Fragmento del texto:
↓↓↓
Una aclaración: he dicho gabachos en vez de franceses.
¿Es que les tengo manía? Servidor no tiene manía a nadie y, por supuesto, odio
el insulto. Por eso viene mi aclaración. Y aquí la filología otra vez. La
terminación “-cho” en
castellano tiene un claro significado despectivo; así decimos: un libracho, una
casucha, un pueblucho. Pero en aragonés, no.
La desinencia en “-cho” la recibimos ya de los
vascones y para ellos tiene un matiz diminutivo y cariñoso; así dicen
Javiercho, amacho “madrecita”,
etc. Para nosotros, un perdigacho significa una cría de perdiz, con toda la
ternura que nos inspira. Y así decimos también engardacho, aligucho...
La palabra gabacho es también diminutivo
cariñoso y vendría a significar los habitantes de los gaves; es decir, de los
Pirineos franceses, en donde los ríos reciben ese nombre: el gave de Pau, el
gave de Lourdes, etc. Eso es, ni más ni menos, lo que en aragonés quiere decir gabacho.
Cierro mi digresión y a
perdonar. Siempre me voy por los cerros de Úbeda. Ya sé que es un defecto mío,
que no me lo puedo quitar. Es la deformación de quien tiene muchas cosas que
decir y se pasa de una cosa a otra y las ideas se le enganchan como las cerezas
del cestico.
Tenemos multitud de
guerrilleros y la historia ha sido injusta con ellos al destacar a los
castellanos y olvidarse de los aragoneses.
Ahí tenéis a Villacampa,
de Laguarta, que jamás fue derrotado y que tuvo en jaque continuo al enemigo. Lo
recuerda la canción:
“Villacampa siempre
acampa
por los campos de Aragón;
de Monzón a Tamarite,
de Tamarite a Monzón
y si el tiempo lo permite
otra vez a Tamarite”.
↑↑↑
Objetivo: Prosigue el texto sobre la palabra gabacho y los guerrilleros aragoneses a partir de su último verso.

Datos proporcionados:
↓↓↓
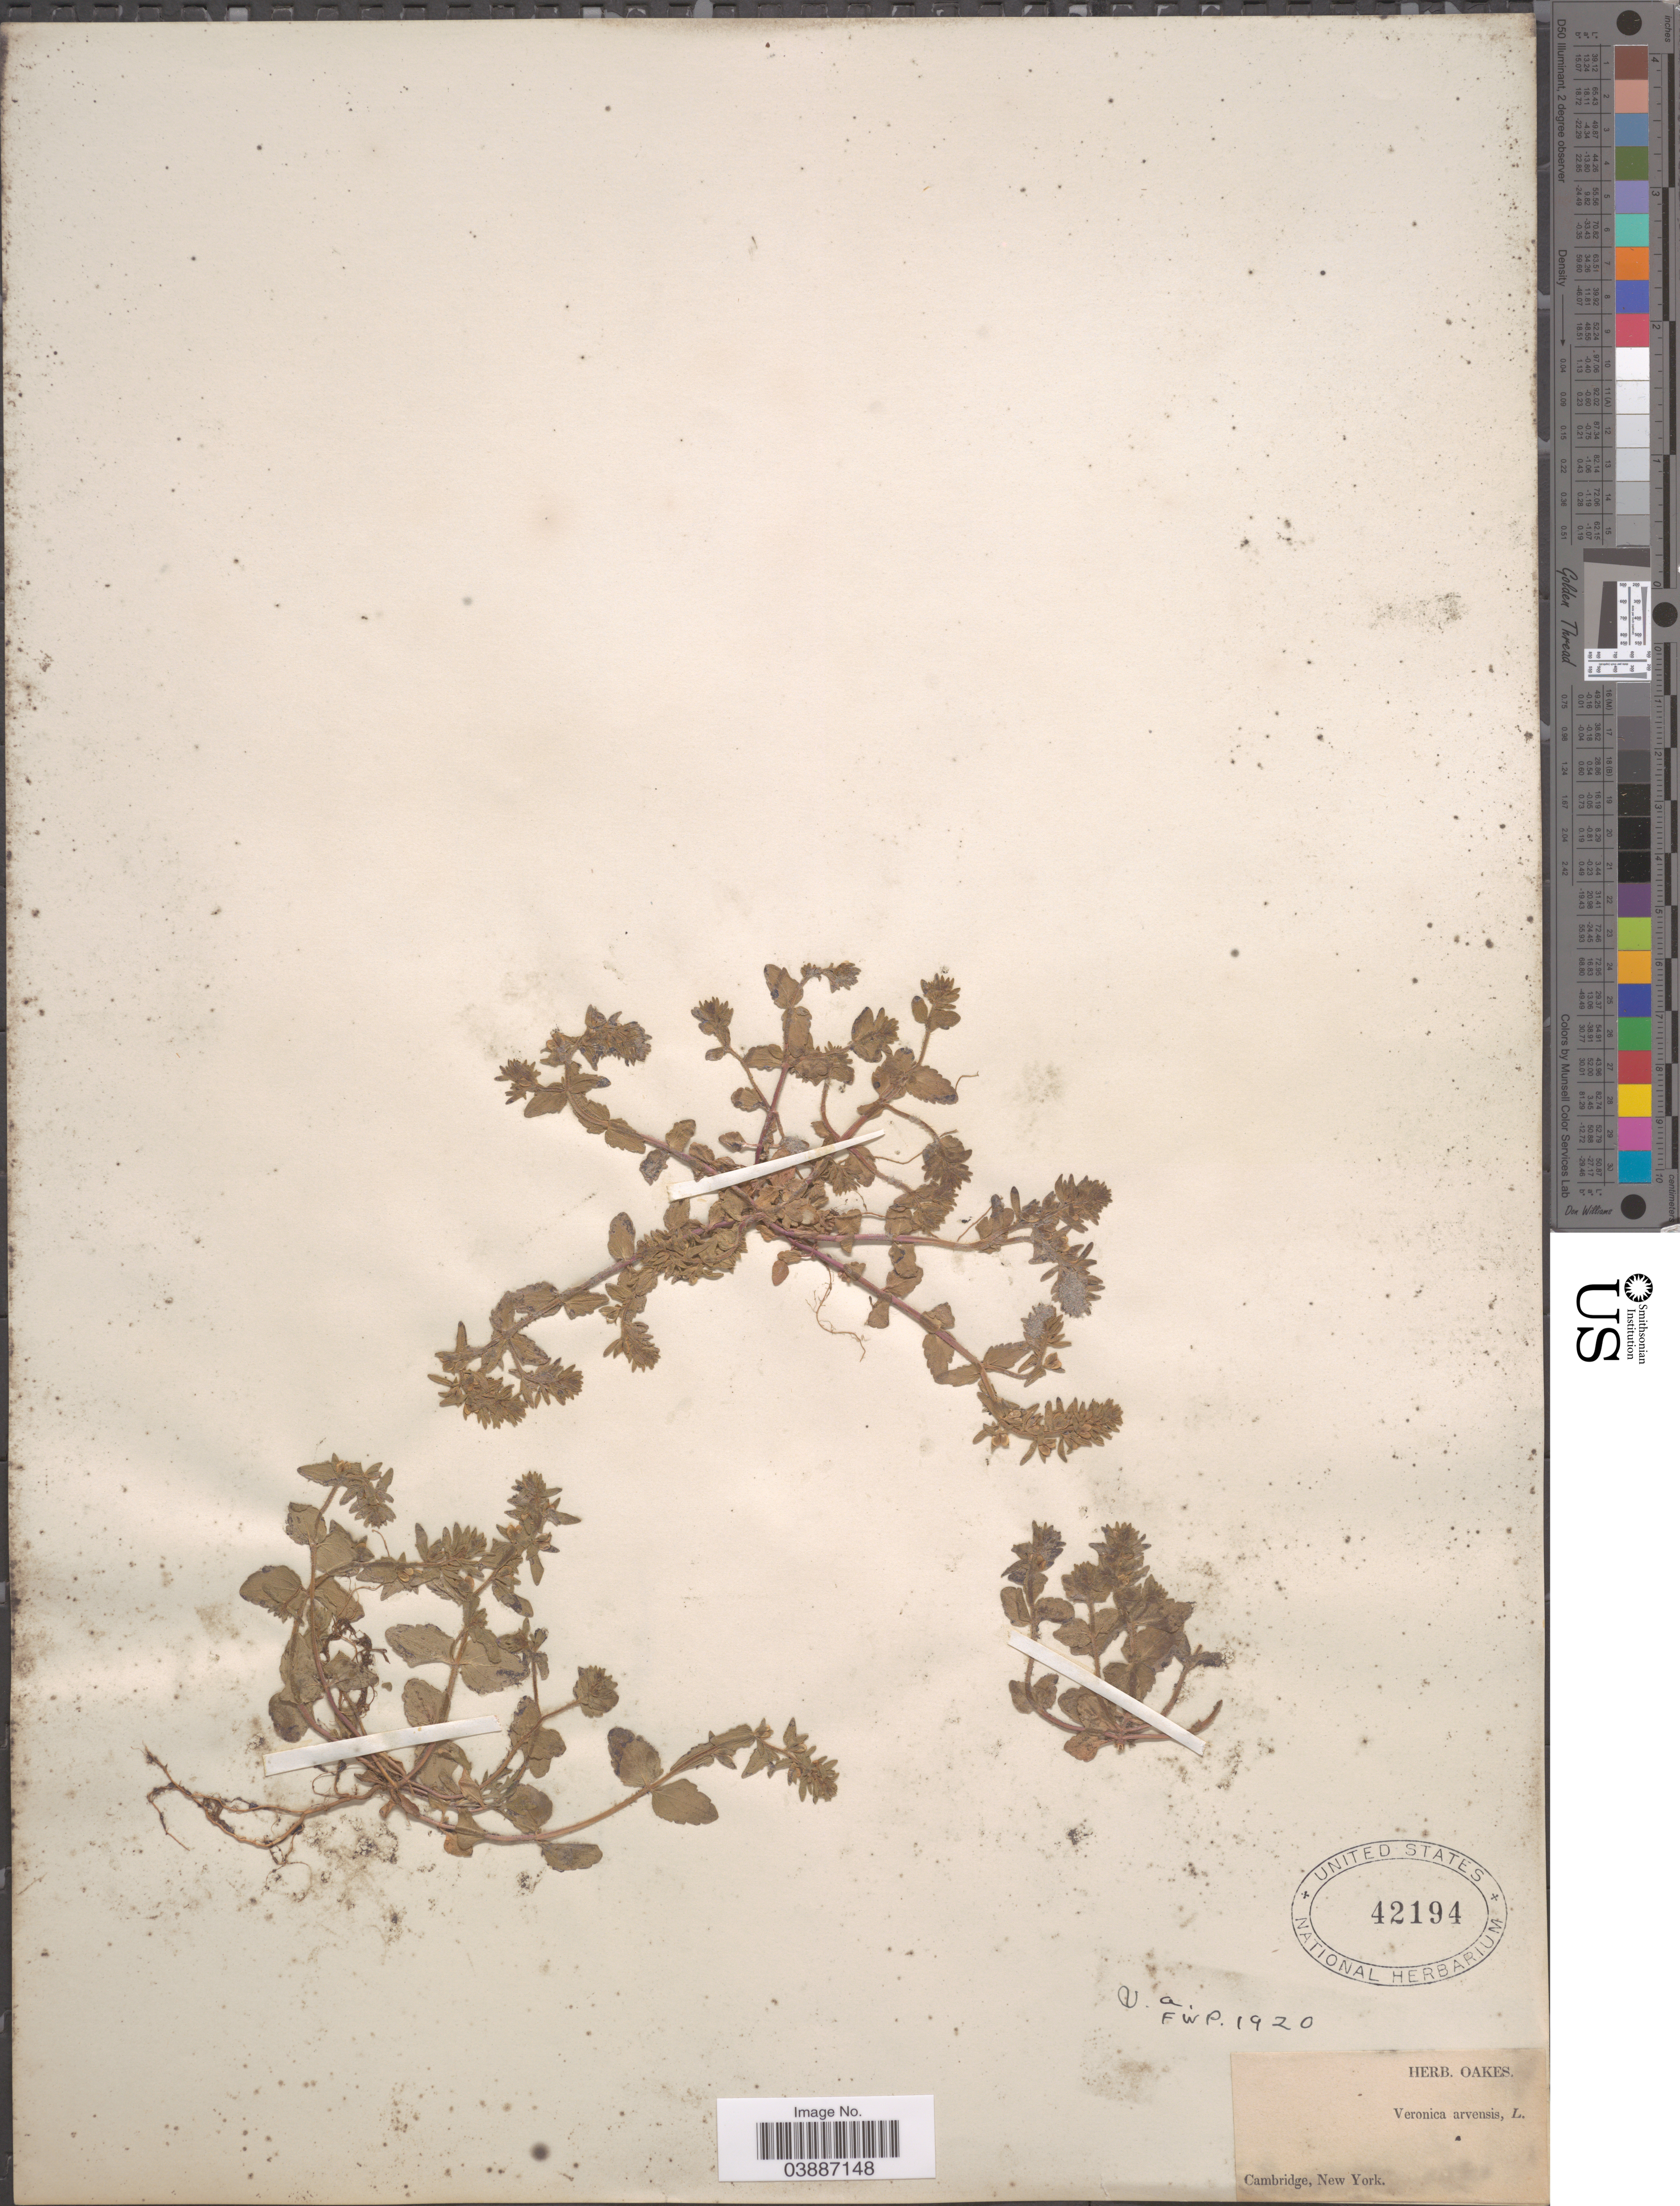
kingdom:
↑↑↑
Problema resuelto:
Estuvo en el segundo
Sitio de Zaragoza con los voluntarios de Huesca y, además, defendió la iglesia
de Santa Engracia, que estaba en las afueras, que pertenecía a la diócesis de
Huesca y que los chepis no
podían defender.
¡Vaya, otra vez el
insulto! Que no, que ya sé que los zaragozanos no son cheposos. Pero es que así
se lo parecía a nuestras gentes cuando iban a la ciudad del Ebro. Entraban por
el puente de Piedra y todos sabéis que siempre está ventilado por culpa del
Moncayo (el cierzo y la contribución, la perdición de Aragón).
Cuando por el puente se
encontraban a un zaragozano, indefectiblemente lo veían encorvado, caminando
como podía contra la ventolera.
De allí lo de cheposos o chepis.
Bien. Santa Engracia se
defendió y su pertenencia a la diócesis de Huesca, que lo fue durante más de
ochocientos años (exactamente, 837). Aunque resulta que luego Zaragoza se
empezó a estirar hacia el sur y Santa Engracia resultó la mejor y más rica
parroquia de la ciudad.
Hace unos cincuenta años,
una disposición de la Santa Sede hizo volver la parroquia a la diócesis
zaragozana (480.000 habitantes) y se compensó con el arciprestazgo de Berbegal
(casi 700 habitantes), que entonces pertenecía a Lérida y que nos devolvieron
los catalanes después de desvalijar su tesoro artístico (el frontal de
Berbegal, al museo leridano; la portada de la iglesia de El Tormillo, a adornar
la iglesia de San Martín de Lérida; y así… ).
La devolución de Santa
Engracia fue curiosa, y así se la oí contar al canónigo mosén Benito Torrellas,
que la vivió muy de cerca. El arzobispo de Zaragoza, don Casimiro Morcillo,
quería su devolución y se dedicó a complicarle la vida al párroco de Santa
Engracia. Por ejemplo, el cementerio de Torrero pertenecía a la parroquia
oscense. Cuando había un entierro de cualquier otra parroquia, la comitiva
acompañaba al difunto como entonces se hacía, con clero y cruz parroquial, pero
sólo hasta el límite de su diócesis; allí esperaba el clero de Santa Engracia,
se hacia cargo del entierro y lo acompañaba al cementerio.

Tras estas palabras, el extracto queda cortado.